**STUDY TEXT**:
+ + + + +

Nothing Says ‘I Love You’ Like…

Ruth Ann Stites, Staff Writer

This Memorial Day weekend was also the anniversary of the devastating tornado that struck our area of Benton County a year ago. I had purchased flower arrangements to place on my parents’ and grandparents’ graves the Friday before the storms swept through early on Sunday morning, May 26, 2024. The damage was so severe in and around the Rogers cemetery that I was unable to place the bouquets that year, so I decided to save them for Memorial Day 2025.

The weather Saturday afternoon was perfect for a visit to the cemetery, warm, sunny, with a few clouds floating overhead. So much had changed as most of the mature trees had been damaged and removed, but it was still a quiet and peaceful place to remember and memorialize both the service of the military persons resting there and our beloved family members. I took my year-old bouquets and placed them at the graves. They looked nice, although the bows took a little more fluffing than is usually required.

I wondered what I would say if I could speak to my parents one more time. It wouldn’t be to ask questions, discuss former hurts and mutual joys, or even ask for guidance. All I really wanted to tell them was “I love you so very much.”

Human relationships are often difficult and complicated, even the good ones. I was blessed with parents who knew the value of unconditional love and did their best to practice it with their children. But, because they were fallible humans, they didn’t always get it right, just as my sisters and I didn’t respond as well-loved children should all the time. I wouldn’t want anyone to think my family and I were perfect so that the only thing I’d want to say to my parents was “I love you.” It’s just that everything else is unimportant in comparison to love.

Jesus, when asked by one of the Pharisee experts on the law about the most important commandment, said, “‘Love the Lord your God with all your heart and with all your soul and with all your mind. This is the first and greatest commandment. And the second is like it: ‘Love your neighbor as yourself’” (Matt. 22:37-39, NIV). Jesus went directly to the heart of the entire law and the prophets with that statement. It is one of the most comforting and demanding statement our Lord made in His earthly ministry. Comforting because when love is expected it must first be given. As John puts it in 1 John 4:8, “…God is love.” And demanding because of the first part of that same verse, “Whoever does not love does not know God.”

We “get” the first commandment, at least in a general since. We know praise, obedience, belief, and sacrifice are ways we can continually show our love to God. We have lots of aid in the structure of Christian worship to help us incorporate expressions of love for God in our lives. But the second commandment is much harder to understand, much less practice. It’s easy to give reverence to an unseen God, but hard to act lovingly to a seen and often difficult person right in front of us, even the person in the mirror, ourselves.

When we look at Jesus command, the first person we have to learn to love is ourselves. Then we are to love others in the same way. “We need some help here, please, Lord!”

One of the great “help us” love passages in Scripture is found in the 13th chapter of 1st Corinthians. Paul gives us a “check-list” of qualities that are essential to love.

Love is patient, love is kind. It does not envy, it does not boast, it is not proud. It does not dishonor others, it is not self-seeking, it is not easily angered, it keeps no record of wrongs. Love does not delight in evil but rejoices with the truth. It always protects, always trusts, always hopes, always perseveres.

Love never fails. (1 Cor. 13:4-8a)

First, how do you stack up on treating yourself with patience, kindness, and forbearance, and are you easily angered or hold grudges? Then, are you treating others as you should be treating yourself? Those are questions we can seek answers for, and loving qualities we can practice with diligence and share with abandon…if we will obey Jesus’ second commandment.

+ + + + +

**DATA**:
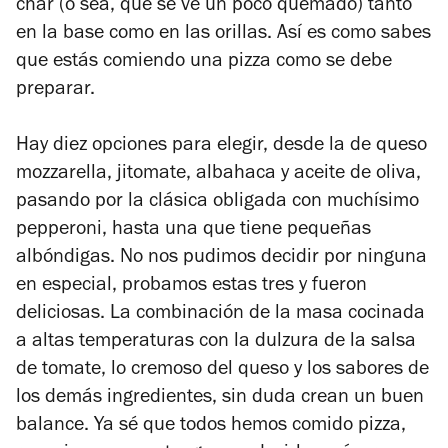
char
(o sea, que se ve un poco quemado) tanto
en la base como en las orillas. Así es como sabes
que estás comiendo una pizza como se debe
preparar.
Hay diez opciones para elegir, desde la de queso
mozzarella, jitomate, albahaca y aceite de oliva,
pasando por la clásica obligada con muchísimo
pepperoni, hasta una que tiene pequeñas
albóndigas. No nos pudimos decidir por ninguna
en especial, probamos estas tres y fueron
deliciosas. La combinación de la masa cocinada
a altas temperaturas con la dulzura de la salsa
de tomate, lo cremoso del queso y los sabores de
los demás ingredientes, sin duda crean un buen
balance. Ya sé que todos hemos comido pizza,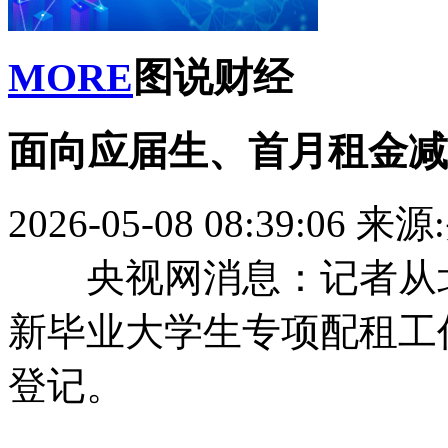
MORE
图说财经
面向应届生、首月租金减
2026-05-08 08:39:06
来源
央视网消息：记者从北
新毕业大学生专项配租工
登记。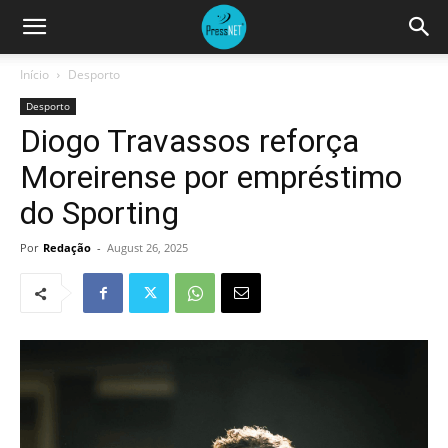
Início
Desporto
Desporto
Diogo Travassos reforça
Moreirense por empréstimo
do Sporting
Por
Redação
-
August 26, 2025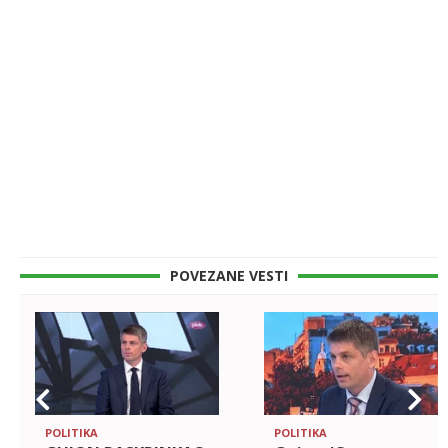
POVEZANE VESTI
POLITIKA
POLITIKA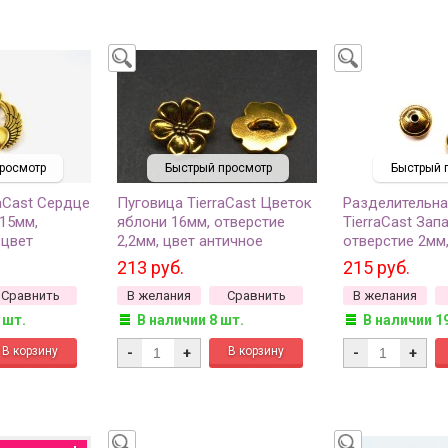
росмотр
Быстрый просмотр
Быстрый 
aCast Сердце
Пуговица TierraCast Цветок
Разделительна
15мм,
яблони 16мм, отверстие
TierraCast Зап
 цвет
2,2мм, цвет античное
отверстие 2мм,
о, 94-2305-
золото, 94-6549-26, 1шт
античное золот
213 руб.
215 руб.
26, 1шт
Сравнить
В желания
Сравнить
В желания
 шт.
В наличии 8 шт.
В наличии 1
-
+
-
+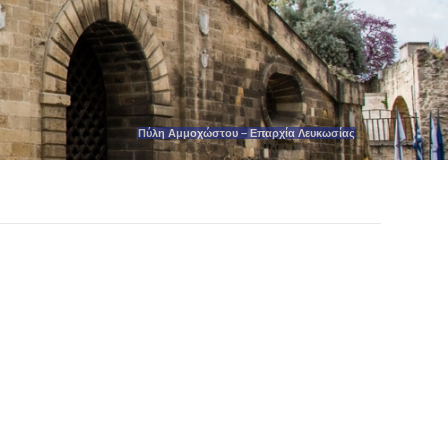
Πύλη Αμμοχώστου – Επαρχία Λευκωσίας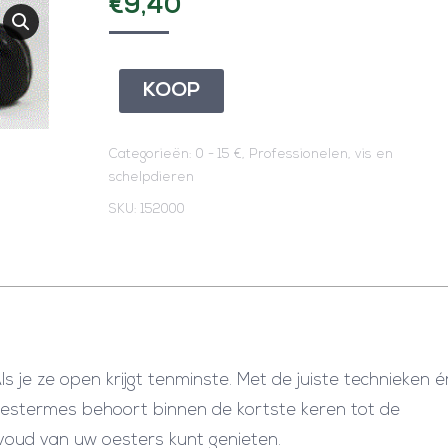
€
9,40
KOOP
Categorieën:
0 - 15 €
,
Professionelen
,
vis en
schelpdieren
SKU:
152000
s je ze open krijgt tenminste. Met de juiste technieken 
t oestermes behoort binnen de kortste keren tot de
nvoud van uw oesters kunt genieten.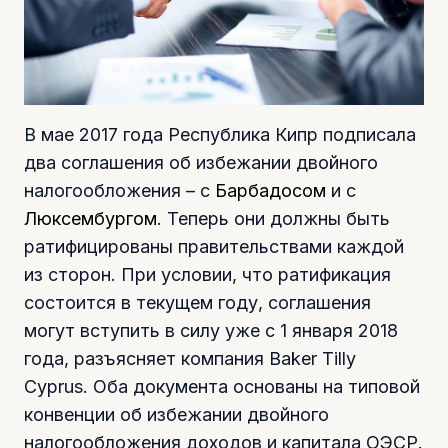
В мае 2017 года Республика Кипр подписала
два соглашения об избежании двойного
налогообложения – с
Барбадосом
и с
Люксембургом
. Теперь они должны быть
ратифицированы правительствами каждой
из сторон. При условии, что ратификация
состоится в текущем году, соглашения
могут вступить в силу уже с 1 января 2018
года, разъясняет компания Baker Tilly
Cyprus. Оба документа основаны на типовой
конвенции об избежании двойного
налогообложения доходов и капитала ОЭСР.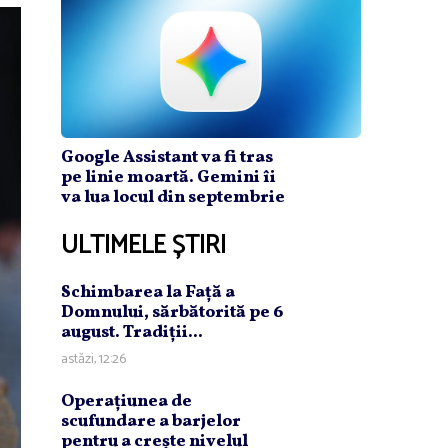
Google Assistant va fi tras
pe linie moartă. Gemini îi
va lua locul din septembrie
ULTIMELE ȘTIRI
Schimbarea la Faţă a
Domnului, sărbătorită pe 6
august. Tradiţii...
astăzi, 12:26
Operaţiunea de
scufundare a barjelor
pentru a creşte nivelul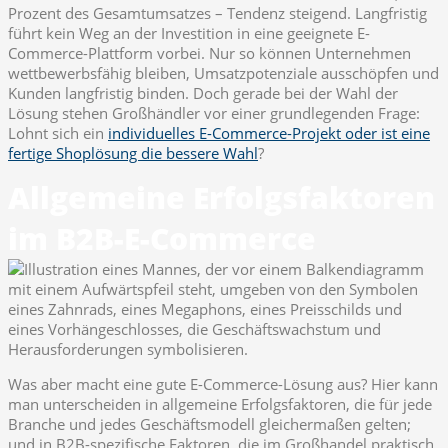
Prozent des Gesamtumsatzes – Tendenz steigend. Langfristig
führt kein Weg an der Investition in eine geeignete E-
Commerce-Plattform vorbei. Nur so können Unternehmen
wettbewerbsfähig bleiben, Umsatzpotenziale ausschöpfen und
Kunden langfristig binden. Doch gerade bei der Wahl der
Lösung stehen Großhändler vor einer grundlegenden Frage:
Lohnt sich ein
individuelles E-Commerce-Projekt oder ist eine
fertige Shoplösung die bessere Wahl
?
Allgemeine Erfolgsfaktoren
im B2B-E-Commerce
Was aber macht eine gute E-Commerce-Lösung aus? Hier kann
man unterscheiden in allgemeine Erfolgsfaktoren, die für jede
Branche und jedes Geschäftsmodell gleichermaßen gelten;
und in B2B-spezifische Faktoren, die im Großhandel praktisch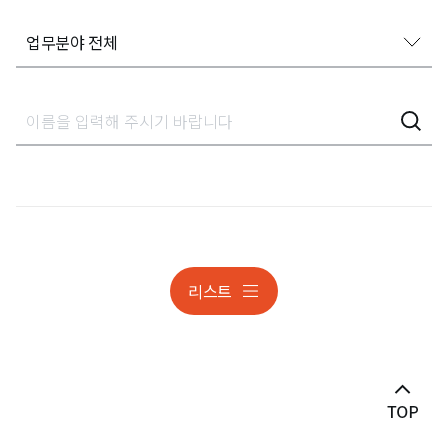
업무분야 전체
업무분야 전체
가사상속분쟁
감사대응
개인정보
개인정보 조사대응 및 분쟁
리스트
개인정보 조사대응 및 분쟁
건설
건설 · 부동산분쟁
게임·스포츠 ·엔터테인먼트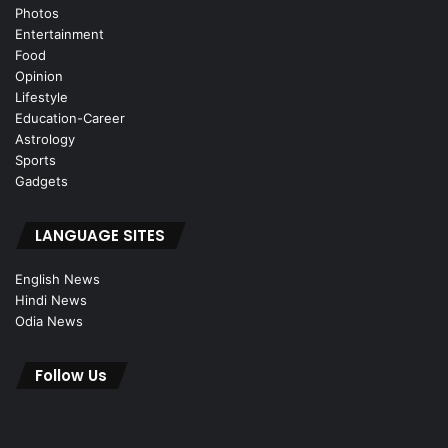
Photos
Entertainment
Food
Opinion
Lifestyle
Education-Career
Astrology
Sports
Gadgets
LANGUAGE SITES
English News
Hindi News
Odia News
Follow Us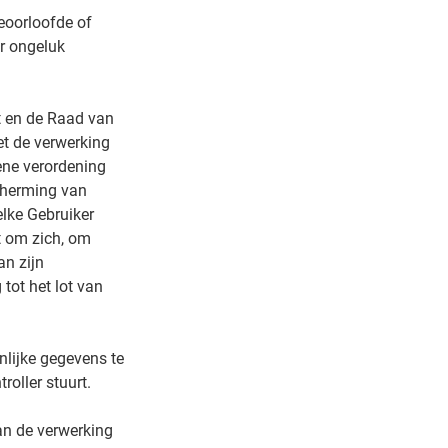
eoorloofde of
er ongeluk
 en de Raad van
et de verwerking
ene verordening
cherming van
lke Gebruiker
t om zich, om
an zijn
tot het lot van
lijke gegevens te
roller stuurt.
an de verwerking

+ + + + +

Reproduce the stretch of the Memorial Day column from "I wondered what" through "comparison to love." word for word. Rely only on the Memorial Day column.

I wondered what I would say if I could speak to my parents one more time. It wouldn’t be to ask questions, discuss former hurts and mutual joys, or even ask for guidance. All I really wanted to tell them was “I love you so very much.”

Human relationships are often difficult and complicated, even the good ones. I was blessed with parents who knew the value of unconditional love and did their best to practice it with their children. But, because they were fallible humans, they didn’t always get it right, just as my sisters and I didn’t respond as well-loved children should all the time. I wouldn’t want anyone to think my family and I were perfect so that the only thing I’d want to say to my parents was “I love you.” It’s just that everything else is unimportant in comparison to love.